* [DATA RECORDS]
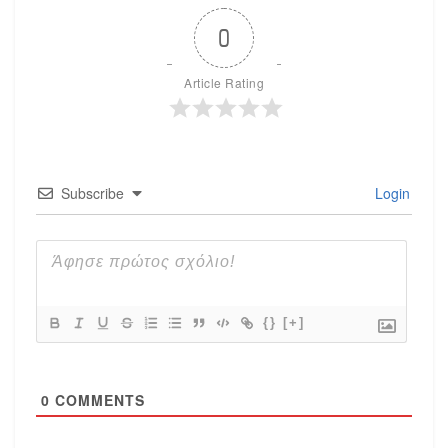
0
Article Rating
Subscribe
Login
{}
[+]
0
COMMENTS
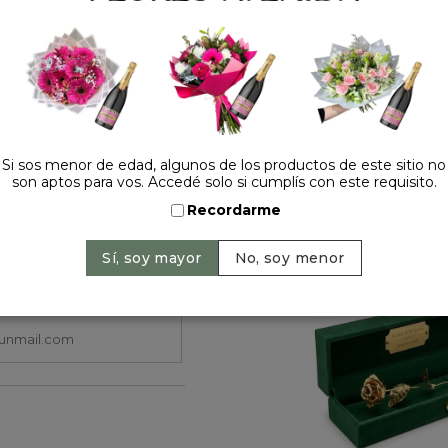
Cantidad:
Si sos menor de edad, algunos de los productos de este sitio no
son aptos para vos. Accedé solo si cumplís con este requisito.
Recordarme
HACELO ESPECIAL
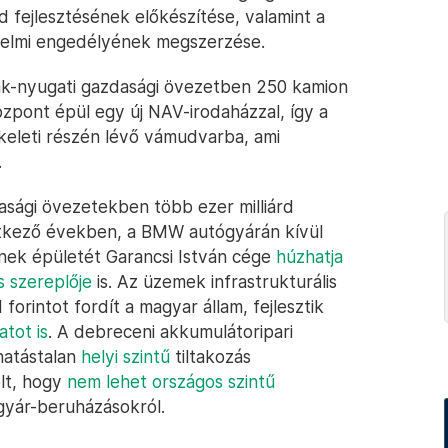
híd fejlesztésének előkészítése, valamint a
delmi engedélyének megszerzése.
ak-nyugati gazdasági övezetben 250 kamion
özpont épül egy új NAV-irodaházzal, így a
keleti részén lévő vámudvarba, ami
.
sági övezetekben több ezer milliárd
vetkező években, a BMW autógyárán kívül
nek épületét Garancsi István cége
húzhatja
 szereplője
is. Az üzemek infrastrukturális
 forintot fordít a magyar állam, fejlesztik
atot is
. A debreceni akkumulátoripari
hatástalan
helyi szintű
tiltakozás
őlt, hogy
nem lehet országos szintű
gyár-beruházásokról.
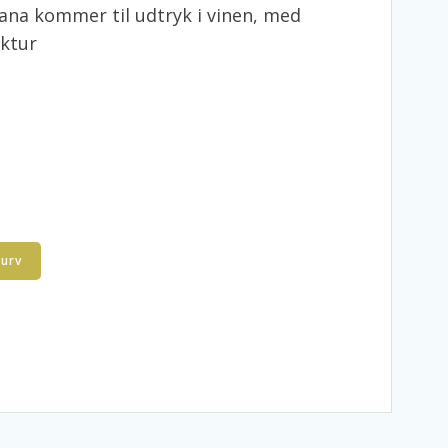
cana kommer til udtryk i vinen, med
uktur
kurv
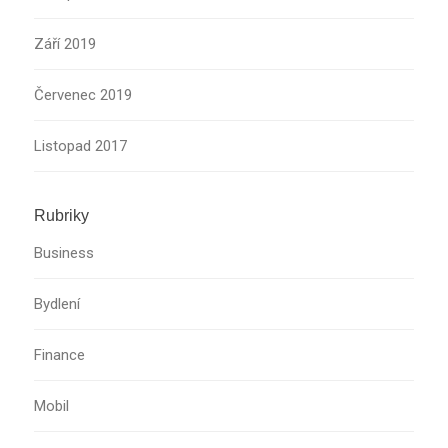
Září 2019
Červenec 2019
Listopad 2017
Rubriky
Business
Bydlení
Finance
Mobil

* [WHAT THIS TASK INVOLVES] Extract the full listing above verbatim; pictures are to be left out of the copy.

* [EXERCISE OUTPUT]
0
Article Rating
Subscribe
Login
{}
[+]
0
COMMENTS
Cantidad:
Si sos menor de edad, algunos de los productos de este sitio no
son aptos para vos. Accedé solo si cumplís con este requisito.
Recordarme
HACELO ESPECIAL
híd fejlesztésének előkészítése, valamint a
delmi engedélyének megszerzése.
ak-nyugati gazdasági övezetben 250 kamion
özpont épül egy új NAV-irodaházzal, így a
keleti részén lévő vámudvarba, ami
.
sági övezetekben több ezer milliárd
vetkező években, a BMW autógyárán kívül
nek épületét Garancsi István cége
húzhatja
 szereplője
is. Az üzemek infrastrukturális
 forintot fordít a magyar állam, fejlesztik
atot is
. A debreceni akkumulátoripari
hatástalan
helyi szintű
tiltakozás
őlt, hogy
nem lehet országos szintű
gyár-beruházásokról.
cana kommer til udtryk i vinen, med
uktur
kurv
Září 2019
Červenec 2019
Listopad 2017
Rubriky
Business
Bydlení
Finance
Mobil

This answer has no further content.